Сам не пойму, отчего, зачем вспомнилось мне, как с группой туристов я побывал в другом полушарии, в древней земле, хранящей могилы давно почивших цивилизаций. Мы вышли на берег и вдруг осознали, что мы — на самом краю страны.

Ее больше не было. В этот же миг погода стремительно изменилась. Солнце бежало, над нами нависло смертельно бледное, злобное небо, набухшее грозой и потопом. А в беззащитный беспомощный берег, свирепо рыча, стучал океан. Казалось, что прямо перед собой я вижу последний день творенья.

Не спится. Одна из тех ночей, когда физически ощущаешь присутствие невнятной угрозы. Хотя для этого нет оснований. После перехода границы время словно вернулось вспять, словно вошло в свои берега. Все обычней сочетание слов «в прошлом веке», вчера лишь звучавшее странно — «прошлым веком» был все еще девятнадцатый. Но теперь я привык и сразу смекаю — речь идет о моем родимом столетии.

Может ли быть продолжена жизнь, та жизнь, которой я долго жил, в этом загадочном новом миллениуме, или она принадлежит, вся — от начала до финала — исчерпанному двадцатому веку?

Дней моих набралось уже много. Ветхий человек улыбнется, но я-то знаю, что срок мой не короток, больше того — он тянется долго.

Чему, чему свидетели мы были! На наших глазах ушел на дно пропоротый Левиафан сверхдержавы, а с ним — государственные геронты.
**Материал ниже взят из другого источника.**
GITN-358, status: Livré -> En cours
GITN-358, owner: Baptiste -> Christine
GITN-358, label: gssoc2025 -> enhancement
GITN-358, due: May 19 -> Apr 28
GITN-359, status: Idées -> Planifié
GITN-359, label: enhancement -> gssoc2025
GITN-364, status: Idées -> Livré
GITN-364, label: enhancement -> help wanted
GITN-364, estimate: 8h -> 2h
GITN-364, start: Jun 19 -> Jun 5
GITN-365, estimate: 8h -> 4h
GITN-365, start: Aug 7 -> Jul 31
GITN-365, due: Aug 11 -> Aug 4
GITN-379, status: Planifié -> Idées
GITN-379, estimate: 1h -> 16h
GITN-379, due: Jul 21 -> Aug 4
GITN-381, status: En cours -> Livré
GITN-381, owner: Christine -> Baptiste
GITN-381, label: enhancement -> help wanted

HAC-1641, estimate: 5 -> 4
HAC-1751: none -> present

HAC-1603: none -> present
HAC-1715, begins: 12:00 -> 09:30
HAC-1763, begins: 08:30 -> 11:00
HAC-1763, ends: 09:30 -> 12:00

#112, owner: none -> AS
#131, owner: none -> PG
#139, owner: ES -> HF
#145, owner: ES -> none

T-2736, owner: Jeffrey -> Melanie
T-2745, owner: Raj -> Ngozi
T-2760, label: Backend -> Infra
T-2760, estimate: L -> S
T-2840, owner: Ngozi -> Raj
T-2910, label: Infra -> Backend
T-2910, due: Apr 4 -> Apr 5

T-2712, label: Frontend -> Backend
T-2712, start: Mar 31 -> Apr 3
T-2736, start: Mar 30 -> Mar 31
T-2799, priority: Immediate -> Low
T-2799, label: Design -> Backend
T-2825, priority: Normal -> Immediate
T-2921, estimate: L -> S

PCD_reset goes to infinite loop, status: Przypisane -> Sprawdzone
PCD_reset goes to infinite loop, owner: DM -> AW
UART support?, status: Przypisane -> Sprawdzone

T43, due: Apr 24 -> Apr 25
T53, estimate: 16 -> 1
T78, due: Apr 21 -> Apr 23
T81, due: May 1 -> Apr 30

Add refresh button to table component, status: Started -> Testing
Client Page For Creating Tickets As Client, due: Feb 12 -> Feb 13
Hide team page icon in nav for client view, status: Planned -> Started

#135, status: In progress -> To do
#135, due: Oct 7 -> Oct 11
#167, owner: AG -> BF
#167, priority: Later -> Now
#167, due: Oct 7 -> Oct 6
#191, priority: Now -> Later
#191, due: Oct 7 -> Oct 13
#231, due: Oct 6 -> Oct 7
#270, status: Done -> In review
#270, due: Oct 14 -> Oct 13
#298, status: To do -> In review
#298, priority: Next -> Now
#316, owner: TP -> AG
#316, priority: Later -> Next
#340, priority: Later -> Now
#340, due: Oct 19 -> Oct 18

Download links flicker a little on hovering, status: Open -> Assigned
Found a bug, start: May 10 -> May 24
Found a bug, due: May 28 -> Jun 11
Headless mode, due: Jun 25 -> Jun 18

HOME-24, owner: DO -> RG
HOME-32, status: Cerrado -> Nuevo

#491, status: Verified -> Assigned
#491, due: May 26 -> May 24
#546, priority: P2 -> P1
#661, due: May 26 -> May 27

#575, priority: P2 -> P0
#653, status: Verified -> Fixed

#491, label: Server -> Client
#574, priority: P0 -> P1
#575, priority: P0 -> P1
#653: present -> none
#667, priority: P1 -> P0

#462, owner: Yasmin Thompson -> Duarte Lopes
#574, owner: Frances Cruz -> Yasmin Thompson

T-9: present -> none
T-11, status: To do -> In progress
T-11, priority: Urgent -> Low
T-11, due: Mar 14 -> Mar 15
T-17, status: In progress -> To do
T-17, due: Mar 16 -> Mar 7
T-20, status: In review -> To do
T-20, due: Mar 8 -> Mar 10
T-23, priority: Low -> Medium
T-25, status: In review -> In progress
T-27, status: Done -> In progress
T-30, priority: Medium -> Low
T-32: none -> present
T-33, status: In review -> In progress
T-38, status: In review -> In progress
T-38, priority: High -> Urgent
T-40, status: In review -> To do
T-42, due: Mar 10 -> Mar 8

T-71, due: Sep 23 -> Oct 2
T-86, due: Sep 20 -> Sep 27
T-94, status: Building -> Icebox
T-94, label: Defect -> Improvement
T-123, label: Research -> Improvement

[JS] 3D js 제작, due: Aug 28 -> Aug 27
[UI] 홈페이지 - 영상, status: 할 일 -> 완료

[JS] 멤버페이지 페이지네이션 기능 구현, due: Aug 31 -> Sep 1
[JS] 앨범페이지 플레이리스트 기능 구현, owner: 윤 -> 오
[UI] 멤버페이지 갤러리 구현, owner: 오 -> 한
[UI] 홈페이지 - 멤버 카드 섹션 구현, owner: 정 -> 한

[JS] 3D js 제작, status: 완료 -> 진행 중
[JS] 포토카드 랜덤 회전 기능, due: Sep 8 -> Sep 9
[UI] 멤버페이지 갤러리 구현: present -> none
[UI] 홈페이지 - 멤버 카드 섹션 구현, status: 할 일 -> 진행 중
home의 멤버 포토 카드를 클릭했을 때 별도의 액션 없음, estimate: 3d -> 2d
Исчезли династии, кланы, семейства и респектабельные сообщества с бесспорной криминальной начинкой.

— Какой ты бесчувственный человек, — все чаще меня укорял Бугорин.

В ответ я лишь пожимал плечами. Когда-то я возражал и внушал, что я готов, подобно ему, пролить свою слезу над империей. Причем — без насилия над собой. В ней, безусловно, была импозантность, чувствовался размах, и в ней не было пошлой племенной ограниченности. Империя интернациональна по определению — чтоб уцелеть, обязана (пусть без большого восторга) отказываться от ксенофобии. Больше того — хоть и в скромных дозах, — но в ней есть космополитический шарм. Подобная вынужденная терпимость может придать ей вид пристойный и даже более человечный, чем тот, который мы наблюдаем у моноэтнических образований с их провинциальной гордыней.

— Беда империи, — говорил я, — в том, что ей не хватает юмора. Она принимает себя всерьез и не задумывается о соразмерности, ее подчиняет и распирает лягушечья жажда раздуться побольше, а это не приводит к добру. К тому же она холодна к своим подданным. Понятное дело: их так много, на всех не напасешься тепла. Но подданных это обижает. Им вдруг открывается: слишком часто приходится умирать за империю, она же за них умирать не готова. Ни даже — хоть чуточку поступиться своим невероятным величием.

Бугорин обиженно уличал меня:

— Твоя горбуновская манерочка. Начать за здравие, кончить за упокой. Всегда и всюду — все та же каплинщина.

Однако мне было не до дискуссий. По возвращении в Москву мне предстоял нелегкий труд: и подвести итоги конгресса, и проанализировать их. Чем больше я читал стенограммы, тем больше я фыркал и раздражался. Явно не лучшее состояние для выводов и рекомендаций, особенно тех, которых ждали. Черт знает что! Чем мы все занимаемся? Под строгим академическим флагом собрали безвестных балканских братушек, трех европейских профессоров, решивших маленько встряхнуться в Питере, и стали играть в большую политику. Какой-то нелепый киндергартен!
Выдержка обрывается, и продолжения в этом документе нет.